Grand mas
Niché dans la plaine des Alpilles, le Grand mas de Saint-Étienne-du-Grès déploie trois siècles d'architecture provençale authentique, du manoir Renaissance à l'élégance sobre du XIXe siècle.
History
Au cœur de la Provence des Alpilles, entre oliviers centenaires et garrigues parfumées, le Grand mas de Saint-Étienne-du-Grès s'impose comme l'un des témoignages les plus complets de l'architecture rurale noble de la région. Loin des châteaux seigneuriaux de la Crau ou des palais urbains d'Arles, il incarne cette catégorie particulière du patrimoine provençal : le mas de maître, à mi-chemin entre la ferme d'exploitation et la demeure aristocratique, où la pierre calcaire des Alpilles dialogue avec l'air lumineux de la plaine. Ce qui rend le Grand mas véritablement singulier, c'est la lisibilité de ses strates temporelles. Chaque siècle a déposé sa marque sans effacer la précédente : les percements Renaissance du XVIe siècle coexistent avec les ordonnances classiques du XVIIIe et les adjonctions fonctionnelles du XIXe, formant un palimpseste architectural rare que les amateurs d'histoire de l'art sauront déchiffrer avec délice. L'expérience de visite ici est intimiste. Pas de foule, pas d'audioguide saturé : le Grand mas se découvre dans le silence relatif de la campagne alpillaise, ce qui en fait un refuge idéal pour les passionnés d'architecture authentique et les photographes en quête de lumières dorées sur la pierre blonde. Les façades absorbent différemment la lumière selon l'heure, offrant à l'aube une teinte miel douce et à l'heure de midi une blancheur presque minérale.
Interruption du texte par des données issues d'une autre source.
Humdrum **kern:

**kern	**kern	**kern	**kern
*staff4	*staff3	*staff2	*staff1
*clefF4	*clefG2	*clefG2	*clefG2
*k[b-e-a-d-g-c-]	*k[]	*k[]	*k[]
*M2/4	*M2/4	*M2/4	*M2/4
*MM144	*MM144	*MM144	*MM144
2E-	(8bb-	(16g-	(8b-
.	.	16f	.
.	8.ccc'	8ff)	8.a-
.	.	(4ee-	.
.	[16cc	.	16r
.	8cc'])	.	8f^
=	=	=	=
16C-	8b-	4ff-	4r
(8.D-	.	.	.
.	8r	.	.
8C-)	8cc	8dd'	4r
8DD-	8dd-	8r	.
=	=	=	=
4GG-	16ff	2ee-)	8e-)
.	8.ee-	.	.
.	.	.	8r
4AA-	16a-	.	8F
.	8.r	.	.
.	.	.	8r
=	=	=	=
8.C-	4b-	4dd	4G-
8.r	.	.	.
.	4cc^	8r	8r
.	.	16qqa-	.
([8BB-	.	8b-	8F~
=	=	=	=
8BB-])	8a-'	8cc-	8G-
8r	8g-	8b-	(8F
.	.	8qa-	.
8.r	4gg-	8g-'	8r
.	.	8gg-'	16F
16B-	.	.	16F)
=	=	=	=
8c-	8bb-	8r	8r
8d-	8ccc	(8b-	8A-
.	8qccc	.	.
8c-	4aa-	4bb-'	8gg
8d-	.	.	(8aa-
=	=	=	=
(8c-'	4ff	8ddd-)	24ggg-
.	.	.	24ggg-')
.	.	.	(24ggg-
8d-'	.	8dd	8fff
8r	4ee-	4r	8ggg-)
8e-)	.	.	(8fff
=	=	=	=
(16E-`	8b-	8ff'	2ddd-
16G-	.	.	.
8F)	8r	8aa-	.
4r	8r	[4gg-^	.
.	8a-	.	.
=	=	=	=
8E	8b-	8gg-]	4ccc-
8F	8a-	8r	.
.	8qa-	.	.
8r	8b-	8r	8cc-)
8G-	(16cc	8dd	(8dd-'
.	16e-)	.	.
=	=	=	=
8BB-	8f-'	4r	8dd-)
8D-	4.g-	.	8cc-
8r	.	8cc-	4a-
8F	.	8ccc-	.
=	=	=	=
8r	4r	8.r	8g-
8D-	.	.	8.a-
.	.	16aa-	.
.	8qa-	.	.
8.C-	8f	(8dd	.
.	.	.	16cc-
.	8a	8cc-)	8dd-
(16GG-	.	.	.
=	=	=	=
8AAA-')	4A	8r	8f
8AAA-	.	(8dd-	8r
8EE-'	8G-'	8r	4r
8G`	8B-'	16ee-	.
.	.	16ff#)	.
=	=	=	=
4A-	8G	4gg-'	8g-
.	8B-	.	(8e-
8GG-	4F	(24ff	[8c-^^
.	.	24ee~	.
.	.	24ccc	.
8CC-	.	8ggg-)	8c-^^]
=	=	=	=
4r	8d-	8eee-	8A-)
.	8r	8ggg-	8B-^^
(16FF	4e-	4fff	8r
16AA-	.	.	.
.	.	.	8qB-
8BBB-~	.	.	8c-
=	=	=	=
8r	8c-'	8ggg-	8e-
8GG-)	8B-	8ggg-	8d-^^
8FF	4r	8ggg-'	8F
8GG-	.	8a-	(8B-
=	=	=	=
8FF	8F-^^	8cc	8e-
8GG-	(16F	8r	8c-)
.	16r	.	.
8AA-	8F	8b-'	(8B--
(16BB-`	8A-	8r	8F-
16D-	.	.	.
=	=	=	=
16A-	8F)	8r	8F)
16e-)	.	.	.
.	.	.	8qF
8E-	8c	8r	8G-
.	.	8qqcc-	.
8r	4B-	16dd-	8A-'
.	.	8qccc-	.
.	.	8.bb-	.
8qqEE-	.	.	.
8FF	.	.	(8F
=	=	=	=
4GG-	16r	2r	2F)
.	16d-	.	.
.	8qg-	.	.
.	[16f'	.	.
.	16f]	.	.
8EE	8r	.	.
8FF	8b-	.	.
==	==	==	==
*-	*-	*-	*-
Le cadre environnant renforce l'immersion : Saint-Étienne-du-Grès, bourgade tranquille du département des Bouches-du-Rhône, est entourée de paysages familiers aux lecteurs de Daudet et aux admirateurs de Van Gogh, qui séjourna à quelques kilomètres de là, à Saint-Rémy-de-Provence. Le Grand mas s'inscrit pleinement dans cette géographie culturelle et sensorielle. Trois inscriptions aux Monuments Historiques successives — 1980, 2020 et 2024 — attestent de la reconnaissance croissante de sa valeur patrimoniale, chaque réévaluation ayant probablement élargi le périmètre protégé pour intégrer davantage d'éléments constitutifs de l'ensemble.
Architecture
Le Grand mas de Saint-Étienne-du-Grès présente une architecture composite caractéristique des grandes propriétés agricoles provençales qui ont traversé plusieurs siècles de remaniements successifs. Le corps de logis principal, dont les fondations et les éléments les plus anciens remontent au XVIe siècle, est construit en pierre calcaire extraite des Alpilles toutes proches — cette pierre blonde à grain fin, typique du pays d'Arles, qui prend des teintes dorées sous la lumière méditerranéenne. Les ouvertures à encadrements moulurés du premier état Renaissance contrastent élégamment avec les fenêtres à linteaux droits et proportions classiques ajoutées au XVIIIe siècle. La disposition générale suit le plan traditionnel du mas de maître provençal : un bâtiment principal orienté au sud pour capter l'ensoleillement maximal, flanqué de dépendances formant une cour semi-fermée à l'abri des vents dominants du mistral. La toiture à faible pente, couverte de tuiles canal romaines, est caractéristique de l'architecture méridionale et se distingue nettement des couvertures ardoisées du nord de la France. Des murs de clôture en pierre sèche ou en maçonnerie délimitent le domaine, créant des espaces intermédiaires entre architecture et paysage. À l'intérieur, les remaniements du XVIIIe et du XIXe siècle ont vraisemblablement introduit des éléments de confort bourgeois : cheminées à manteau sculpté, sols en tomettes provençales hexagonales, escaliers à rampe en fer forgé aux volutes travaillées. Les pièces de réception au rez-de-chaussée ouvrent probablement sur un jardin ou une terrasse ombragée, selon le modèle des bastides aixoises. L'ensemble forme un témoignage cohérent et précieux de l'art de vivre provençal entre Renaissance et époque contemporaine.